E. Calvin Beisner puts matters into perspective for us when he writes, “An important weakness of much environmentalism is its tendency to present false or highly debatable claims of environmental problems and their significance as if they were unquestionably true. Usually, environmentalists use such claims to frighten people into accepting a message of environmental crisis, after which they will be more likely to embrace policy recommendations environmentalists make.
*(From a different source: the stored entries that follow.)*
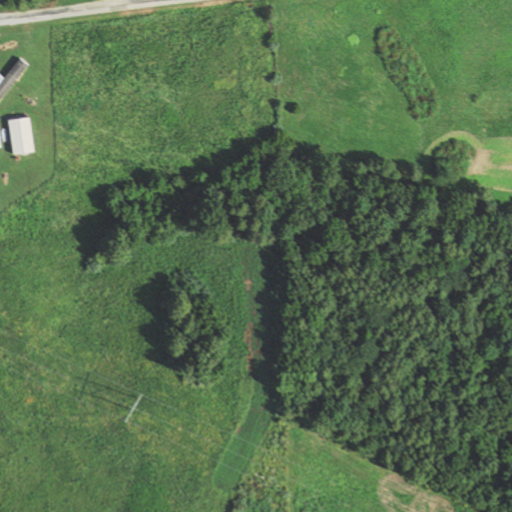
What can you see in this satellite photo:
road: (76, 9)
building: (13, 79)
building: (25, 135)
building: (1, 137)
power tower: (138, 404)
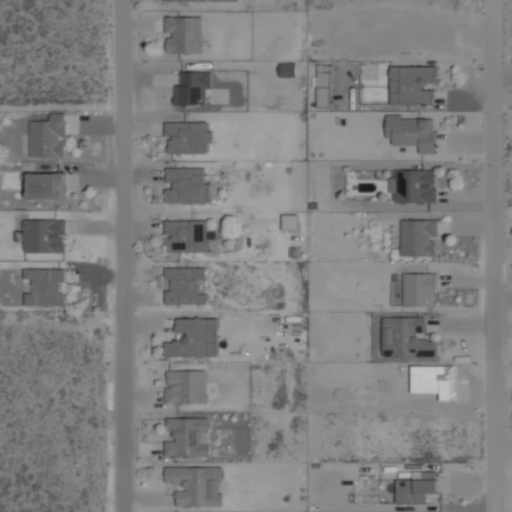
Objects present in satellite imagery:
building: (168, 0)
building: (183, 34)
building: (183, 34)
building: (289, 68)
building: (287, 69)
building: (411, 83)
building: (412, 83)
building: (323, 85)
building: (323, 85)
building: (192, 88)
building: (193, 88)
building: (412, 130)
building: (411, 131)
building: (48, 136)
building: (49, 136)
building: (188, 136)
building: (188, 136)
building: (47, 184)
building: (46, 185)
building: (186, 185)
building: (186, 185)
building: (413, 185)
building: (413, 185)
building: (290, 221)
building: (44, 235)
building: (44, 235)
building: (186, 235)
building: (187, 235)
building: (419, 236)
building: (418, 237)
road: (120, 256)
road: (493, 256)
building: (185, 284)
building: (46, 285)
building: (185, 285)
building: (45, 286)
building: (420, 287)
building: (419, 289)
building: (407, 336)
building: (194, 337)
building: (194, 337)
building: (406, 337)
building: (186, 385)
building: (187, 386)
building: (187, 436)
building: (187, 436)
building: (196, 484)
building: (197, 485)
building: (416, 486)
building: (415, 488)
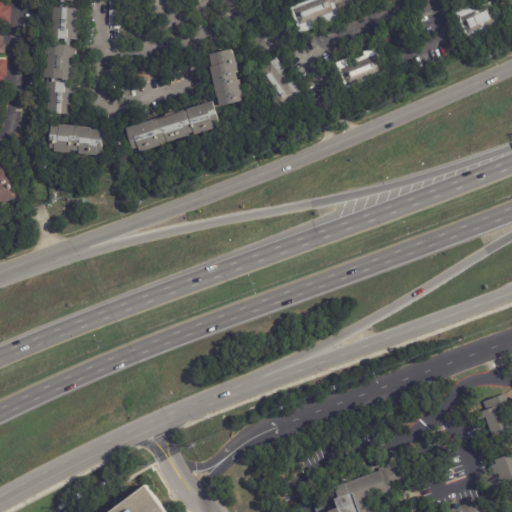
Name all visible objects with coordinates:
building: (72, 0)
road: (155, 4)
building: (211, 5)
building: (216, 5)
building: (115, 13)
building: (317, 13)
building: (319, 13)
building: (475, 19)
building: (66, 22)
building: (477, 22)
building: (4, 36)
road: (265, 36)
building: (4, 37)
building: (2, 41)
road: (418, 50)
road: (298, 52)
road: (104, 56)
building: (61, 60)
building: (60, 62)
building: (363, 67)
building: (361, 70)
road: (21, 74)
building: (226, 77)
building: (227, 78)
road: (183, 83)
building: (279, 83)
building: (276, 86)
building: (60, 98)
building: (174, 127)
building: (172, 130)
building: (77, 140)
building: (76, 142)
road: (278, 167)
building: (5, 184)
building: (5, 187)
road: (278, 210)
road: (256, 259)
road: (20, 267)
road: (401, 303)
road: (254, 308)
road: (401, 331)
road: (493, 363)
road: (230, 393)
road: (255, 398)
road: (342, 402)
building: (497, 415)
building: (496, 416)
road: (393, 438)
road: (99, 451)
road: (168, 452)
road: (159, 456)
building: (503, 468)
building: (501, 472)
road: (462, 484)
building: (366, 489)
building: (366, 489)
road: (14, 492)
road: (14, 496)
road: (193, 499)
building: (137, 503)
building: (142, 503)
building: (317, 503)
building: (464, 508)
building: (465, 508)
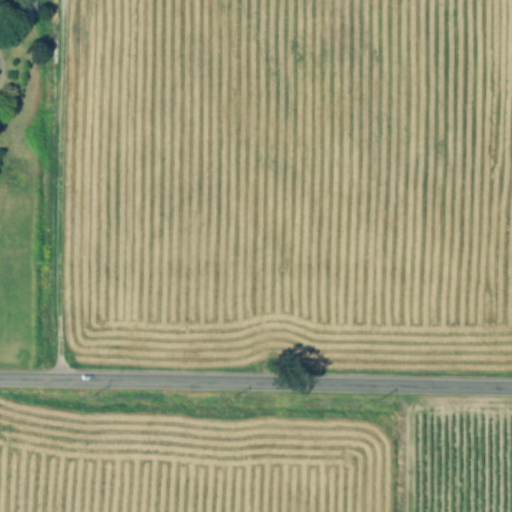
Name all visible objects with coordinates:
crop: (282, 183)
road: (256, 383)
crop: (252, 456)
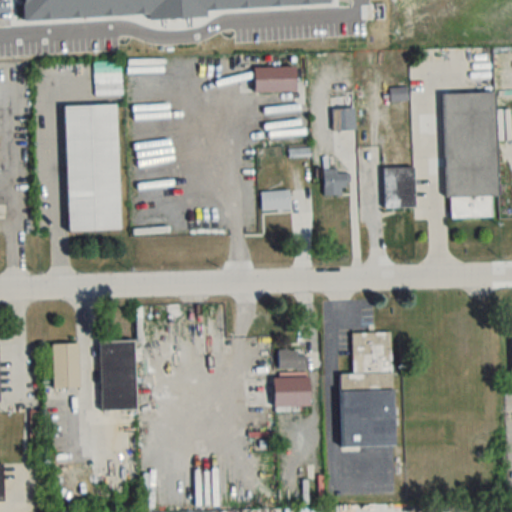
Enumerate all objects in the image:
road: (184, 35)
building: (106, 78)
building: (342, 119)
building: (299, 152)
building: (469, 154)
road: (430, 166)
building: (90, 168)
road: (7, 179)
road: (55, 180)
building: (334, 182)
road: (221, 184)
building: (397, 188)
road: (14, 192)
building: (275, 201)
road: (371, 224)
road: (256, 281)
road: (329, 323)
building: (291, 360)
building: (64, 366)
building: (116, 376)
building: (367, 394)
road: (331, 440)
road: (9, 503)
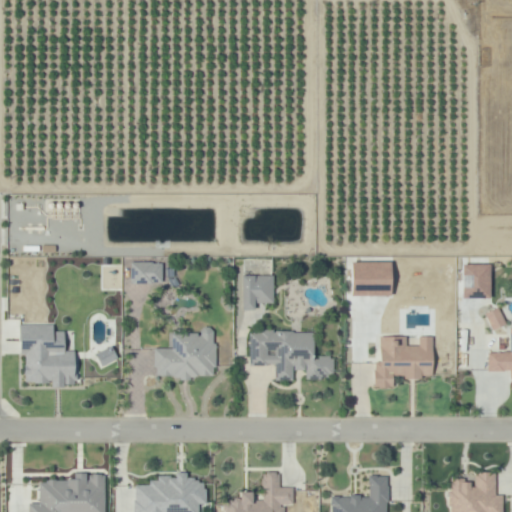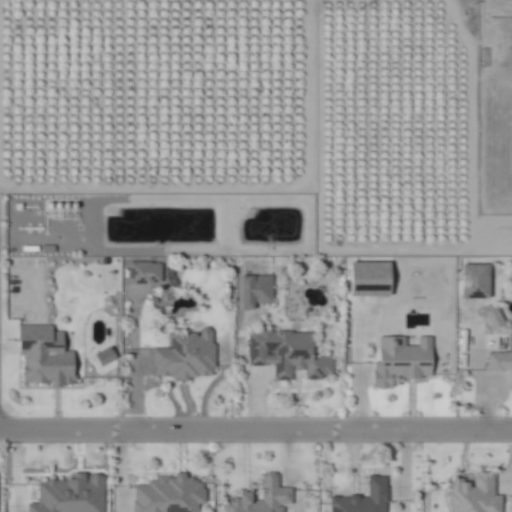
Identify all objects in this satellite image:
building: (144, 272)
building: (147, 272)
building: (368, 278)
building: (474, 280)
building: (255, 290)
building: (258, 291)
building: (493, 318)
building: (286, 353)
building: (289, 354)
building: (44, 355)
building: (185, 355)
building: (104, 356)
building: (179, 357)
building: (501, 358)
building: (401, 359)
building: (401, 360)
road: (256, 435)
building: (69, 494)
building: (167, 494)
building: (473, 494)
building: (476, 495)
building: (261, 497)
building: (362, 498)
building: (364, 498)
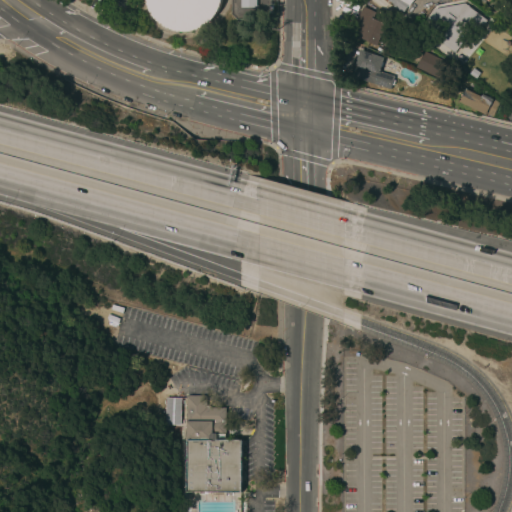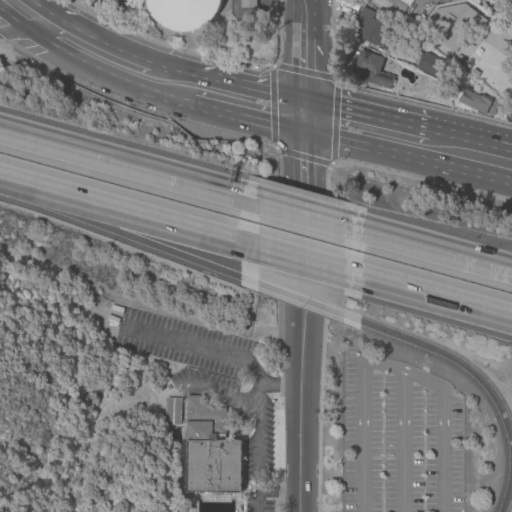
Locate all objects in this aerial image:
building: (452, 0)
road: (376, 2)
building: (247, 3)
building: (399, 3)
building: (400, 5)
road: (303, 12)
storage tank: (182, 13)
building: (182, 13)
building: (184, 13)
road: (32, 14)
road: (91, 22)
building: (453, 25)
building: (367, 27)
building: (367, 27)
road: (26, 31)
road: (99, 55)
building: (496, 61)
building: (430, 65)
building: (431, 66)
road: (304, 70)
building: (369, 70)
building: (371, 70)
road: (303, 71)
road: (171, 82)
building: (442, 89)
building: (474, 101)
road: (249, 102)
building: (480, 103)
road: (271, 107)
traffic signals: (304, 116)
road: (333, 122)
road: (362, 130)
road: (466, 146)
road: (466, 155)
road: (301, 158)
road: (127, 166)
road: (303, 178)
road: (297, 212)
road: (126, 216)
road: (126, 237)
road: (426, 247)
road: (295, 262)
road: (424, 297)
road: (296, 300)
parking lot: (180, 342)
road: (184, 344)
road: (402, 372)
road: (300, 376)
road: (471, 376)
parking lot: (203, 384)
road: (267, 384)
road: (206, 389)
road: (251, 397)
road: (254, 404)
building: (171, 411)
building: (172, 411)
road: (361, 438)
parking lot: (398, 439)
road: (258, 441)
road: (401, 441)
parking lot: (258, 446)
building: (210, 450)
building: (208, 451)
road: (441, 452)
road: (257, 488)
parking lot: (257, 506)
road: (257, 506)
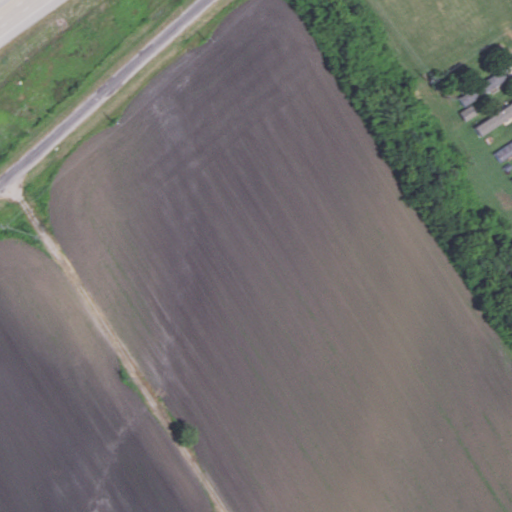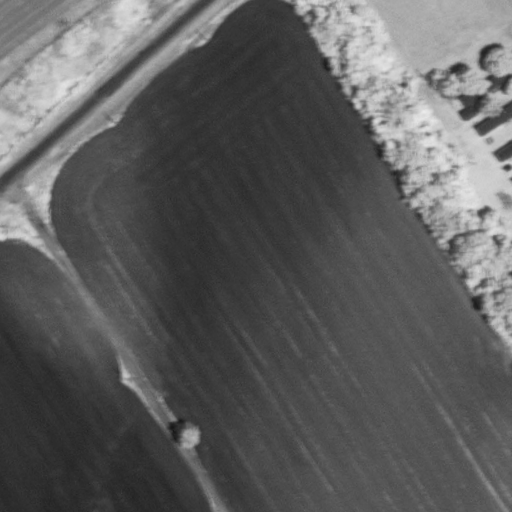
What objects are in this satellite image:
road: (21, 15)
building: (480, 86)
road: (103, 91)
building: (503, 150)
building: (511, 178)
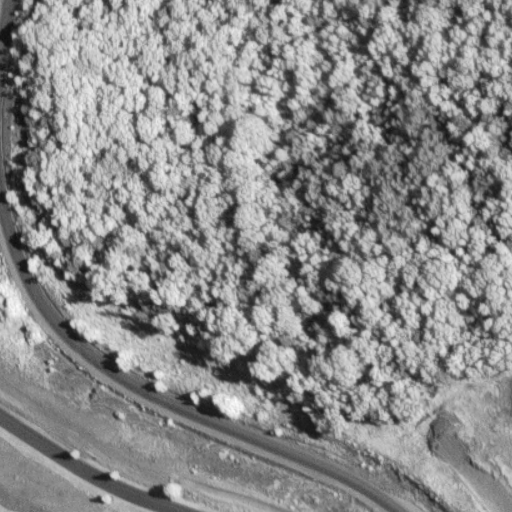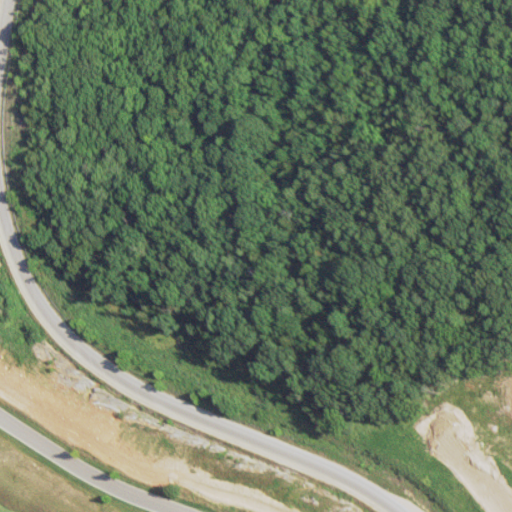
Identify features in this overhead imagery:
park: (59, 99)
road: (82, 335)
road: (87, 472)
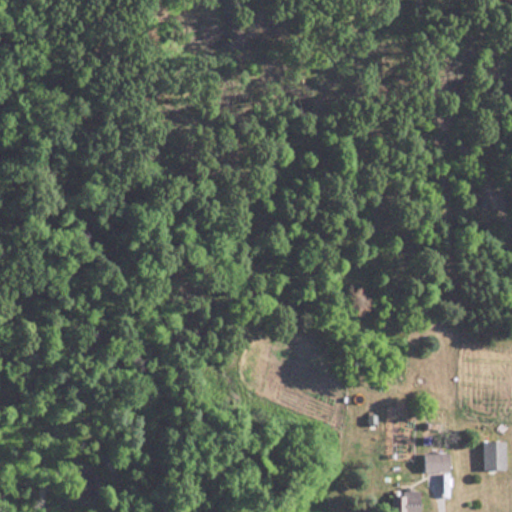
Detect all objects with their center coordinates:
building: (491, 455)
building: (494, 456)
building: (433, 462)
building: (437, 462)
building: (403, 501)
building: (407, 501)
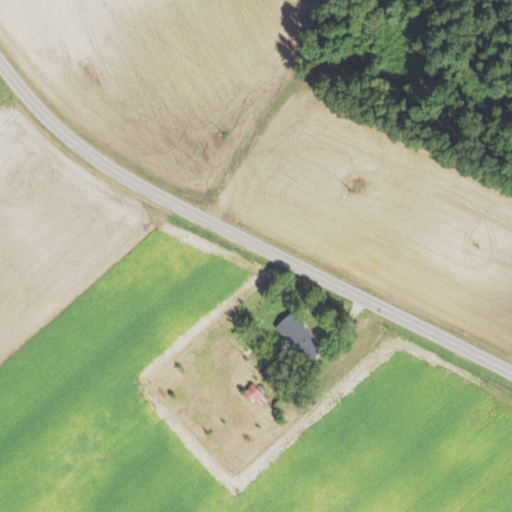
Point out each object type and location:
crop: (277, 145)
road: (240, 240)
road: (344, 323)
building: (304, 337)
building: (299, 338)
building: (263, 372)
crop: (196, 374)
building: (255, 395)
building: (258, 395)
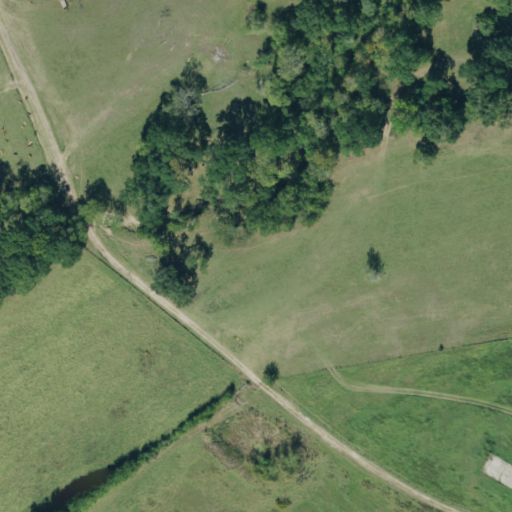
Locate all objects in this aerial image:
road: (451, 465)
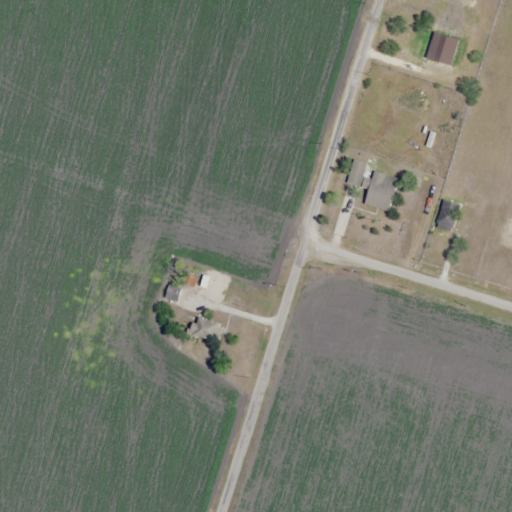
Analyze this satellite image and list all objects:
building: (377, 191)
building: (446, 216)
road: (329, 261)
road: (421, 286)
crop: (389, 412)
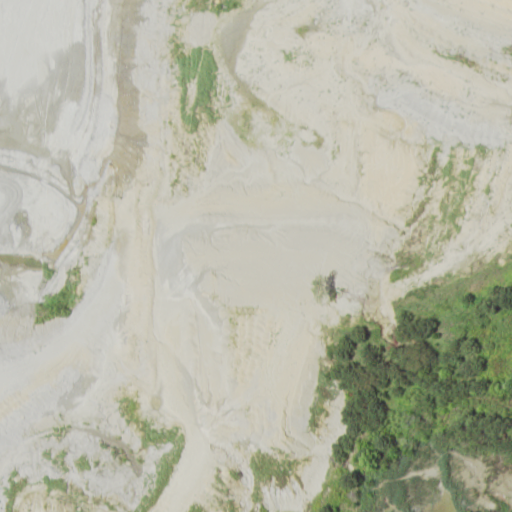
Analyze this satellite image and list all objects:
road: (292, 24)
road: (282, 50)
road: (12, 493)
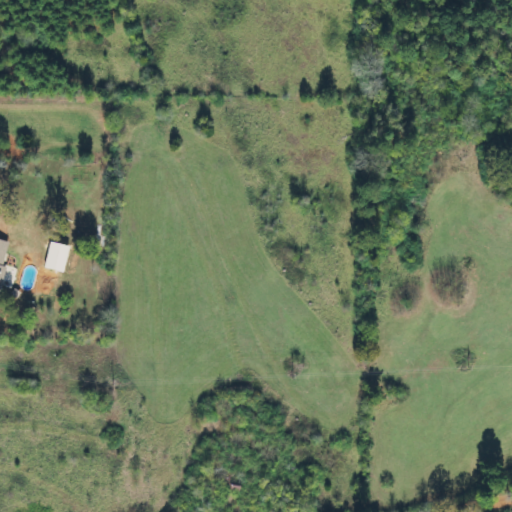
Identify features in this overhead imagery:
building: (60, 256)
building: (4, 260)
road: (486, 506)
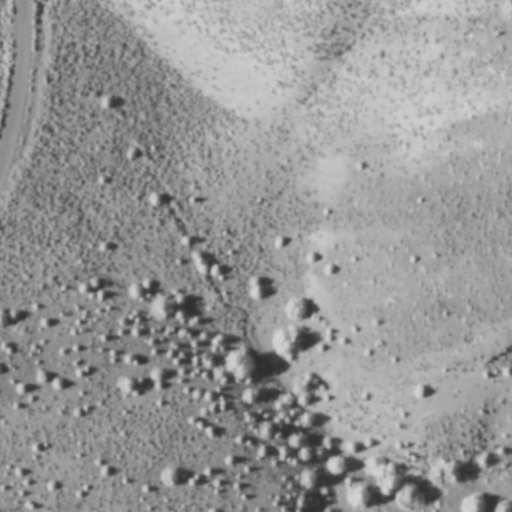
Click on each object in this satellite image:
road: (16, 84)
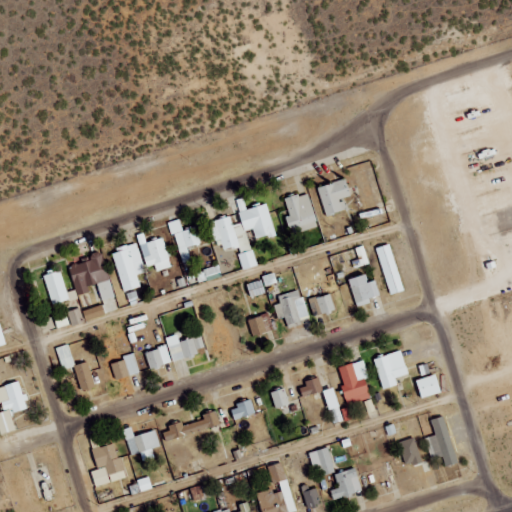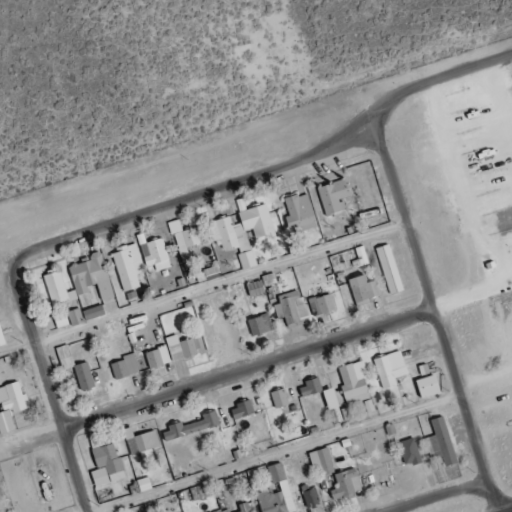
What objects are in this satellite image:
road: (499, 103)
road: (270, 176)
building: (335, 196)
building: (301, 213)
road: (403, 214)
road: (472, 219)
building: (244, 228)
building: (188, 242)
building: (156, 253)
building: (363, 255)
building: (248, 260)
building: (130, 266)
building: (391, 269)
building: (209, 274)
building: (96, 283)
road: (219, 284)
building: (263, 284)
building: (57, 287)
building: (366, 289)
building: (323, 304)
building: (292, 308)
building: (77, 316)
building: (63, 320)
building: (261, 324)
building: (2, 336)
building: (186, 346)
building: (67, 357)
building: (159, 357)
building: (127, 367)
building: (391, 368)
building: (86, 376)
road: (220, 378)
building: (355, 383)
building: (431, 386)
building: (312, 387)
road: (48, 393)
building: (281, 398)
building: (11, 405)
building: (336, 407)
building: (244, 410)
road: (466, 413)
building: (194, 426)
building: (443, 439)
building: (443, 442)
building: (143, 443)
building: (409, 449)
building: (412, 451)
road: (282, 454)
building: (324, 461)
building: (108, 465)
building: (345, 482)
building: (348, 484)
building: (142, 486)
building: (278, 493)
building: (313, 498)
building: (271, 501)
road: (460, 502)
building: (243, 507)
building: (243, 507)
Unfortunately, evangelical environmentalists frequently accept such claims uncritically and often…pass them along to their fellow believers with the added moral authority of Scripture. And they, too, tend to use such claims to promote the crisis mentality.”[3]

A plethora of Christian “greenie” organizations exist today, partly because it is in vogue and chic to be green and partly because people are concerned to care for God’s creation. Until recently, there was an organization called the “Christian Society of the Green Cross,” which is now part of the Evangelical Environmental Network, replete with its own blog, deepgreenconversation. Sounds impressive. Before CSGC joined forces with the EEN, they informed us that “Increasingly, both church leaders and leading scientists see issues of the environment as the most serious which our society faces.” Did they really or did they merely jump on the “it’s-the-latest-fad” bandwagon? They provided a number of “bullet points” that were supposed to pass as “fact,” but I will select only one in this installment. They wrote, “Since 1945, Americans have consumed more of the world’s resources than have all previous generations who have ever lived on the planet put together. We have used more than our fair share.” (Emphasis added.) If you were to ask the new, emergent, liberal Christian if they agreed on this point, you’d probably get a large number who would find this a very valid point. Let’s think about it for a moment.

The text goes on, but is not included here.